Se em tempos excepcionais é desejável que o mundo tenha líderes de qualidades adequadas, em tempos de crise pandêmica é mais crucial ainda. É quando a diferença entre exercer ou não uma liderança sólida vai definir o cociente de vidas salvas ou mortes desnecessárias. Estatísticos e formuladores de métricas da Covid-19 poderiam trabalhar com uma variável hipotética: e se Jair Bolsonaro fizesse uma live proclamando que doravante, para o bem da amada pátria e em nome de Deus, todos deveriam aderir ao distanciamento social — se necessário até mesmo a um isolamento temporário? 

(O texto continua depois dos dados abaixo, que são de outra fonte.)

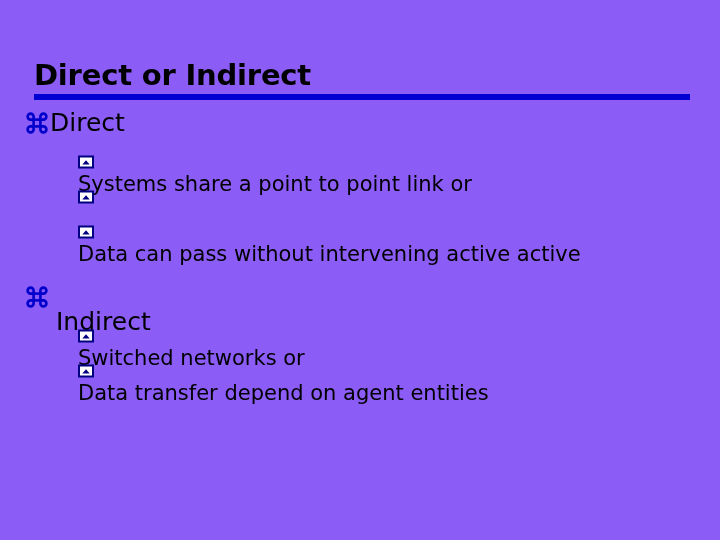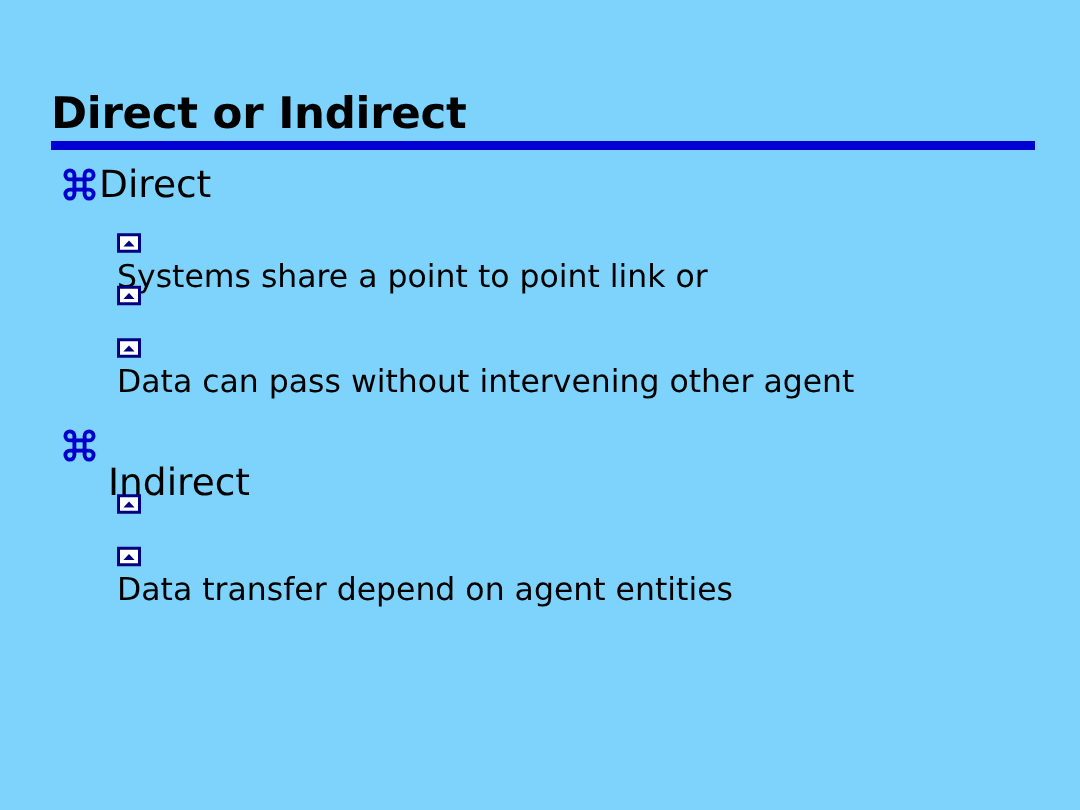--- a/index.html
+++ b/index.html
@@ -13,21 +13,21 @@
     height: 540px;
     overflow: hidden;
     font-family: "DejaVu Sans", "Liberation Sans", sans-serif;
     -webkit-font-smoothing: none;
   }
 
   .slide {
     position: relative;
     width: 720px;
     height: 540px;
-    background: #7dd3fc;
+    background: #8b5cf6;
     box-sizing: border-box;
   }
 
   
   .slide-title {
     position: absolute;
     left: 34px;
     top: 58px;
     width: 660px;
     font-size: 29px;
@@ -52,21 +52,21 @@
     position: absolute;
     left: 0;
     top: 108px;
     width: 720px;
   }
 
   .lvl1 {
     position: relative;
     display: flex;
     align-items: flex-start;
-    padding-left: 42px;
+    padding-left: 26px;
     height: 36px;
   }
   .lvl1 .bullet-clover {
     flex: 0 0 auto;
     width: 22px;
     height: 26px;
     margin-top: 4px;
     margin-right: 2px;
   }
   .lvl1 .lvl1-text {
@@ -159,21 +159,21 @@
         </span>
       </div>
 
       <div class="lvl2">
         <span class="bullet-sq">
           <svg viewBox="0 0 16 16" width="16" height="16" aria-hidden="true">
             <rect x="1" y="2.5" width="14" height="11" fill="#ffffff" stroke="#000080" stroke-width="2"></rect>
             <path d="M4.3 10.4 L8 6.3 L11.7 10.4 Z" fill="#000080"></path>
           </svg>
         </span>
-        <span class="lvl2-text">Data can pass without intervening other agent</span>
+        <span class="lvl2-text">Data can pass without intervening active active</span>
       </div>
 
     </div>
 
     <div class="lvl1 spaced">
       <span class="bullet-clover">
         <svg viewBox="0 0 22 22" width="22" height="22" aria-hidden="true">
           <g fill="none" stroke="#0000cc" stroke-width="2.6" stroke-linecap="round">
             <path d="M7.6 7.6 L7.6 4.6 A3 3 0 1 0 4.6 7.6 L7.6 7.6 Z"></path>
             <path d="M14.4 7.6 L17.4 7.6 A3 3 0 1 0 14.4 4.6 L14.4 7.6 Z"></path>
@@ -188,20 +188,21 @@
 
     <div class="sub-list">
 
       <div class="lvl2">
         <span class="bullet-sq">
           <svg viewBox="0 0 16 16" width="16" height="16" aria-hidden="true">
             <rect x="1" y="2.5" width="14" height="11" fill="#ffffff" stroke="#000080" stroke-width="2"></rect>
             <path d="M4.3 10.4 L8 6.3 L11.7 10.4 Z" fill="#000080"></path>
           </svg>
         </span>
+        <span class="lvl2-text">Switched networks or</span>
       </div>
 
 
       <div class="lvl2">
         <span class="bullet-sq">
           <svg viewBox="0 0 16 16" width="16" height="16" aria-hidden="true">
             <rect x="1" y="2.5" width="14" height="11" fill="#ffffff" stroke="#000080" stroke-width="2"></rect>
             <path d="M4.3 10.4 L8 6.3 L11.7 10.4 Z" fill="#000080"></path>
           </svg>
         </span>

Considerando-se a fidelidade já demonstrada pelos milhões de apoiadores do presidente-mito, é provável que uma boa parcela o seguiria de casa e bíblia na mão.
Nessa hipótese, como seria a mudança de comportamento da curva do vírus no Brasil? 
O índice de contaminação diminuiria para quanto? E a mortandade? Poderíamos regredir quantas casas no sombrio ranking global? 
Dá para calcular o efeito de mais leitos de CTI e respiradores com tempo de se tornarem operacionais. Talvez deixássemos de ser o país-pária da atualidade, e fronteiras se entreabririam para o Brasil quando o mundo retomasse sua rotina. A gritante subnotificação de óbitos e contaminados do país teria mais chances de ser computada e aperfeiçoar as políticas sanitárias?

O exercício de métrica serve apenas para jogar o foco no tamanho da (ir)responsabilidade do ocupante do cargo. Liderança é uma questão de fatos, não de opinião, e nem todo chefe de nação nasce estadista. As dificuldades se agravam quando o governante tem consciência íntima de estar aquém do exigido para conduzir um país em crise. No caso da Covid-19, deve ser irreprimível a tentação de acenar com a falsa promessa de uma vacina iminente ou uma droga capaz de inverter o quadro. A aposta presidencial no uso da cloroquina deve ter essa raiz.

Já disponível para outras enfermidades como malária mas ainda não liberada para tratar o coronavírus em sua fase inicial, a poção mágica abraçada por Bolsonaro torna-se, agora, política oficial para pacientes do SUS. Os dois ministros da Saúde defenestrados, ambos médicos, se opunham à medida devido a seus possíveis efeitos colaterais. “Votaram em mim para eu decidir e esta questão passa por mim”, decidiu o presidente.

Nos Estados Unidos, onde o número de óbitos se aproxima dos 100 mil, o Instituto de Alergias e Doenças Infecciosas deu início a um teste clínico da droga em 2.000 adultos. Até a conclusão do estudo, nem Donald Trump, outro fervoroso adepto da droga, terá vez. O terceiro promotor ativo da cloroquina é o venezuelano Nicolás Maduro, formando um improvável eixo de líderes errados para tempos de pandemia.